• Problem: Images within the entries are to be omitted; the remainder must be reproduced exactly.

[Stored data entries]

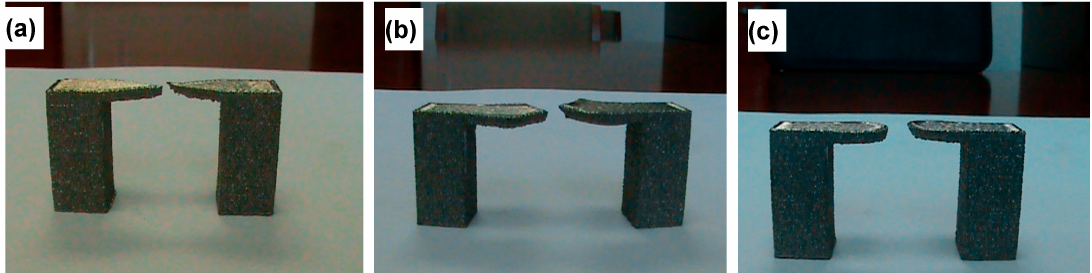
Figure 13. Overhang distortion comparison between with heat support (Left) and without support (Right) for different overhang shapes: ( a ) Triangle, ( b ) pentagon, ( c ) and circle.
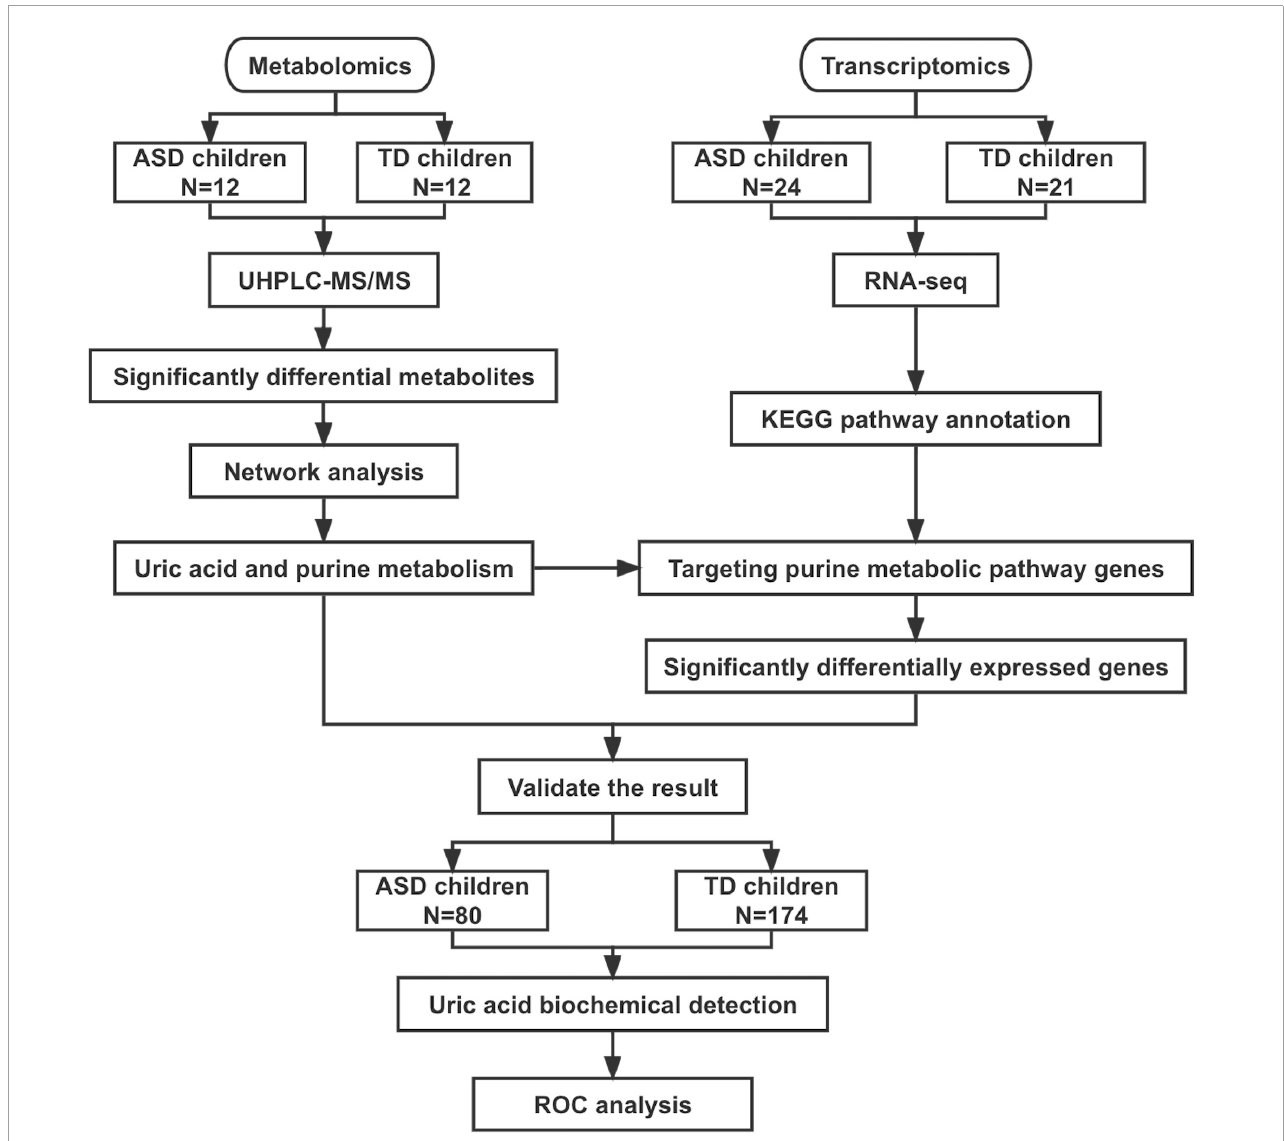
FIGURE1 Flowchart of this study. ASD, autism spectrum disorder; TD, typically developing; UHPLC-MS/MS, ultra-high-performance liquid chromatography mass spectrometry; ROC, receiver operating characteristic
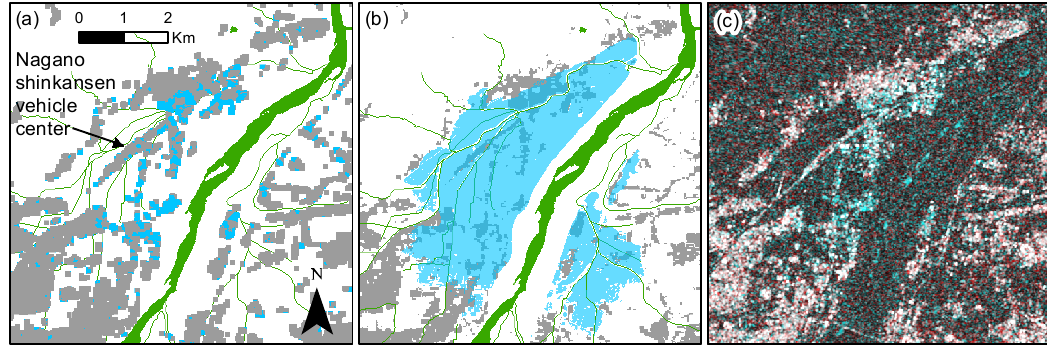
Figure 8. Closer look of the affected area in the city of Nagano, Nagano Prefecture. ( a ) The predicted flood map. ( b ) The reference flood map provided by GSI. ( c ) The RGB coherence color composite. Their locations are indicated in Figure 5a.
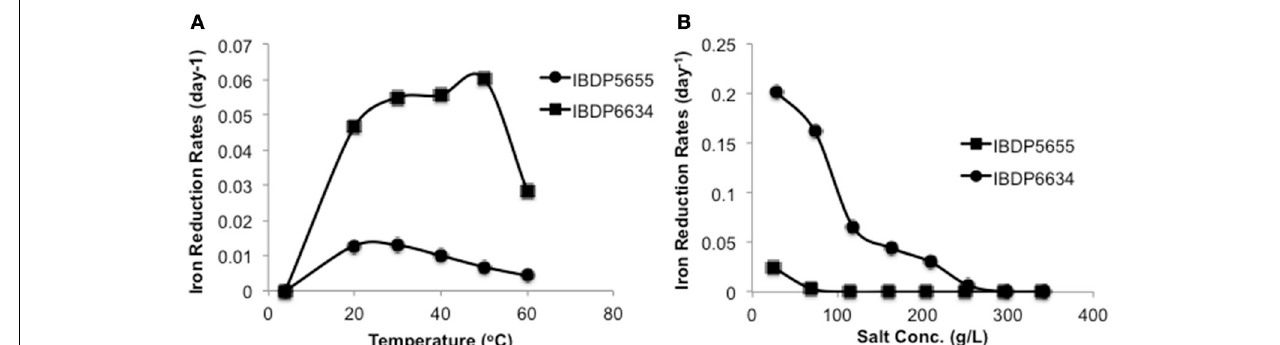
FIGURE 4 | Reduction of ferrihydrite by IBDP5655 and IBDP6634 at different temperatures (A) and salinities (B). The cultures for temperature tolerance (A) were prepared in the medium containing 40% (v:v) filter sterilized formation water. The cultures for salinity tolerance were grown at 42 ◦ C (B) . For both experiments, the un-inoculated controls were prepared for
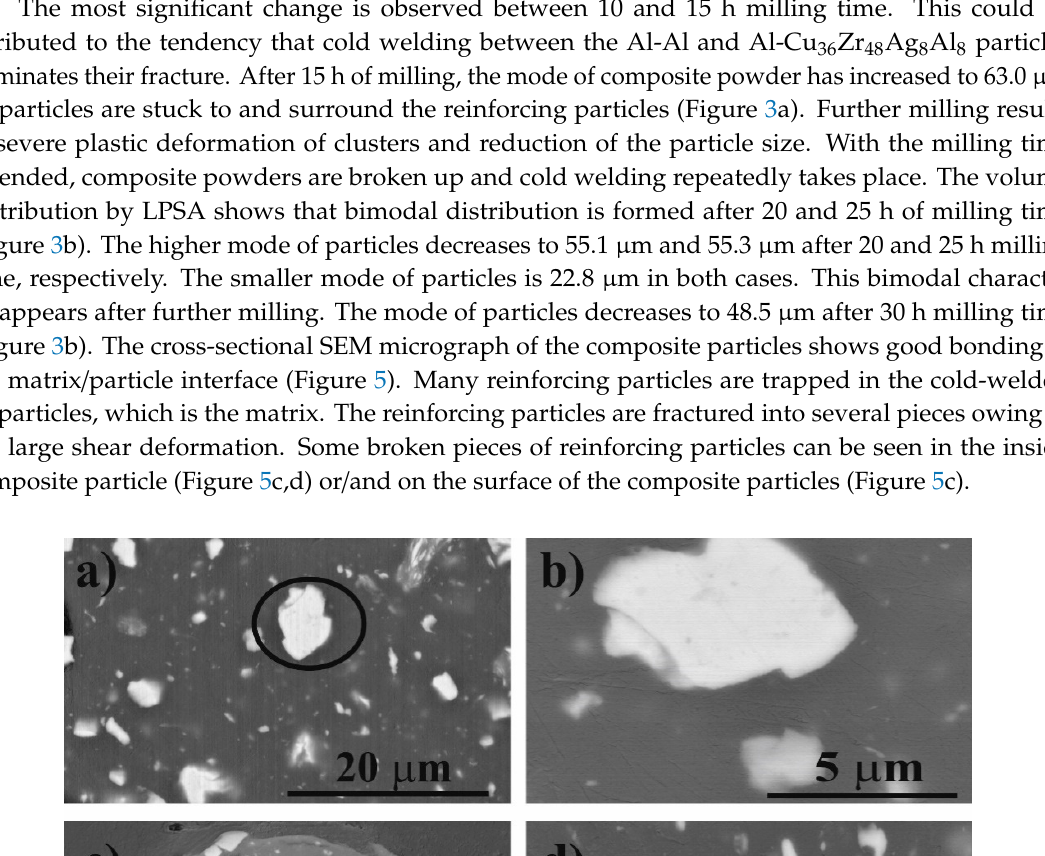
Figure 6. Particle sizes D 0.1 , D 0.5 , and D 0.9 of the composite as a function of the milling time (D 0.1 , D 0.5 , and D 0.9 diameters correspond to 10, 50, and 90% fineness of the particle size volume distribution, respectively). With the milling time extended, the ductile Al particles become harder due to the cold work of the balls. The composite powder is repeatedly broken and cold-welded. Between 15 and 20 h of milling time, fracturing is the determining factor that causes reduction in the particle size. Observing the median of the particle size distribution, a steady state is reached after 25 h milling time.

• Reply to the exercise:
Figure 13. Overhang distortion comparison between with heat support (Left) and without support (Right) for different overhang shapes: ( a ) Triangle, ( b ) pentagon, ( c ) and circle.
FIGURE1 Flowchart of this study. ASD, autism spectrum disorder; TD, typically developing; UHPLC-MS/MS, ultra-high-performance liquid chromatography mass spectrometry; ROC, receiver operating characteristic
Figure 8. Closer look of the affected area in the city of Nagano, Nagano Prefecture. ( a ) The predicted flood map. ( b ) The reference flood map provided by GSI. ( c ) The RGB coherence color composite. Their locations are indicated in Figure 5a.
FIGURE 4 | Reduction of ferrihydrite by IBDP5655 and IBDP6634 at different temperatures (A) and salinities (B). The cultures for temperature tolerance (A) were prepared in the medium containing 40% (v:v) filter sterilized formation water. The cultures for salinity tolerance were grown at 42 ◦ C (B) . For both experiments, the un-inoculated controls were prepared for
Figure 6. Particle sizes D 0.1 , D 0.5 , and D 0.9 of the composite as a function of the milling time (D 0.1 , D 0.5 , and D 0.9 diameters correspond to 10, 50, and 90% fineness of the particle size volume distribution, respectively). With the milling time extended, the ductile Al particles become harder due to the cold work of the balls. The composite powder is repeatedly broken and cold-welded. Between 15 and 20 h of milling time, fracturing is the determining factor that causes reduction in the particle size. Observing the median of the particle size distribution, a steady state is reached after 25 h milling time.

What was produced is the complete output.